The marked package before 0.3.4 for Node.js allows attackers to cause a denial of service (CPU consumption) via unspecified vectors that trigger a "catastrophic backtracking issue for the em inline. Rated high severity (CVSS 7.5), this vulnerability is remotely exploitable, no authentication required, low attack complexity.
The function msp (aka MSPRuntimeInterface) in the P4 SERVERCORE component in SAP AS JAVA allows remote attackers to obtain sensitive system information by leveraging a missing authorization check for. Rated high severity (CVSS 7.5), this vulnerability is remotely exploitable, no authentication required, low attack complexity. No vendor patch available.
tcprewrite in tcpreplay before 4.1.2 allows remote attackers to cause a denial of service (segmentation fault) via a large frame, a related issue to CVE-2017-14266. Rated high severity (CVSS 7.5), this vulnerability is remotely exploitable, no authentication required, low attack complexity.
Ruby-saml before 1.3.0 allows attackers to perform XML signature wrapping attacks via unspecified vectors. Rated high severity (CVSS 7.5), this vulnerability is remotely exploitable, no authentication required, low attack complexity.
The tar package before 2.0.0 for Node.js allows remote attackers to write to arbitrary files via a symlink attack in an archive. Rated high severity (CVSS 7.5), this vulnerability is remotely exploitable, no authentication required, low attack complexity.
The verify function in Encryption/Symmetric.php in Malcolm Fell jwt before 1.0.3 does not use a timing-safe function for hash comparison, which allows attackers to spoof signatures via a timing.
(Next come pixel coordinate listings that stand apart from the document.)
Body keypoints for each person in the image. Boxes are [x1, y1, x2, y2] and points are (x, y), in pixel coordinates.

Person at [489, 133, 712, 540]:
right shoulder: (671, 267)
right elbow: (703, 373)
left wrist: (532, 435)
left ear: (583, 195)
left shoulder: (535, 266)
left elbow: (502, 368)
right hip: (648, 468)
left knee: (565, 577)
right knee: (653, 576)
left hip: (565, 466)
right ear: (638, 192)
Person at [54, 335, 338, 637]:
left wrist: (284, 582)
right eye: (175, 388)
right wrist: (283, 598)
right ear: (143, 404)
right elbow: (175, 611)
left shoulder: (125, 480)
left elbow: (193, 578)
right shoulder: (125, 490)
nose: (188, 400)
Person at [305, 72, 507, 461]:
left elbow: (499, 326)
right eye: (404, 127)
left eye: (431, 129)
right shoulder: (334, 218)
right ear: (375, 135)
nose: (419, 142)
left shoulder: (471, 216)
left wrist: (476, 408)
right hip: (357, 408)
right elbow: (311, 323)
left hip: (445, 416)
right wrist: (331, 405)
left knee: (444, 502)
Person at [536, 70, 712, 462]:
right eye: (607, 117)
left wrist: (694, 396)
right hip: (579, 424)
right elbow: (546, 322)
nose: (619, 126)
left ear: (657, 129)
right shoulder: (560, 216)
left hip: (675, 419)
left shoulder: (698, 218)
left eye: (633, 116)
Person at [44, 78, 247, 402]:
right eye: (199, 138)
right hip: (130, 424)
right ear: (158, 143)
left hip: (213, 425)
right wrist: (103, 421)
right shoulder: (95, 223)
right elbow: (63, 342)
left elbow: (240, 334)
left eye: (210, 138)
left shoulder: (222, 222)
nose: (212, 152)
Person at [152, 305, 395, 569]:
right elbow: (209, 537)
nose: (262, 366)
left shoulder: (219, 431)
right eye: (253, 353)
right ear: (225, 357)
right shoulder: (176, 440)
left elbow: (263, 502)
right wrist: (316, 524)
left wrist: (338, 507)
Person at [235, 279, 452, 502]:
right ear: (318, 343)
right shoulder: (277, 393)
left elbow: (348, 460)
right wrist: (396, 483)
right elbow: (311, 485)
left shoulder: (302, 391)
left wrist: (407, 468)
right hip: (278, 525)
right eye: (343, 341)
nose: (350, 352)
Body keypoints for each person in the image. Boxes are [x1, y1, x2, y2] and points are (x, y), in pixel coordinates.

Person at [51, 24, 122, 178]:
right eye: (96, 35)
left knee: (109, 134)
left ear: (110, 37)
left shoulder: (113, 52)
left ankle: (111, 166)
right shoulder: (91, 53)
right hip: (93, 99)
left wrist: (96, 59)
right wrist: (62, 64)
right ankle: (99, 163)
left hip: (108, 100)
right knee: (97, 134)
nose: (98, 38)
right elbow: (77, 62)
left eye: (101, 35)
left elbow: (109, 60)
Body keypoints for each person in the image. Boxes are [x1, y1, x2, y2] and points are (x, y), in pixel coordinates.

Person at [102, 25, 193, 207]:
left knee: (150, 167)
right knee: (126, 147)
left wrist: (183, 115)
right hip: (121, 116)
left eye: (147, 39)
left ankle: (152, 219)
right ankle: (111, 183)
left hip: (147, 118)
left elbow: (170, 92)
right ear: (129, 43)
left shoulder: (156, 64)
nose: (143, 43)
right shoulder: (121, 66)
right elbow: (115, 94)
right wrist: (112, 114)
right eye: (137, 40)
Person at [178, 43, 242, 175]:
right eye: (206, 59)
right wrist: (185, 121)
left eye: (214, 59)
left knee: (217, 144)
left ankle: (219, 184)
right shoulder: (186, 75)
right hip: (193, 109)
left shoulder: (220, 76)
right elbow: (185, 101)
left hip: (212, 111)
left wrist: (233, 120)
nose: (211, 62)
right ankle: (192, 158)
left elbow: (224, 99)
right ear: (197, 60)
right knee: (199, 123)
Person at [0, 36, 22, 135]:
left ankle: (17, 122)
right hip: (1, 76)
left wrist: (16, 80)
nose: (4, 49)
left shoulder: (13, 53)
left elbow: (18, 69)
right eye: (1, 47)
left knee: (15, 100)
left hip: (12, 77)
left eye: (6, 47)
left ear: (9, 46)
Rated high severity (CVSS 7.5), this vulnerability is remotely exploitable, no authentication required, low attack complexity.
Race condition in QEMU in Xen allows local x86 HVM guest OS administrators to gain privileges by changing certain data on shared rings, aka a "double fetch" vulnerability. Rated high severity (CVSS 7.5). No vendor patch available.
The pygrub boot loader emulator in Xen, when nul-delimited output format is requested, allows local pygrub-using guest OS administrators to read or delete arbitrary files on the host via NUL bytes in. Rated high severity (CVSS 7.5).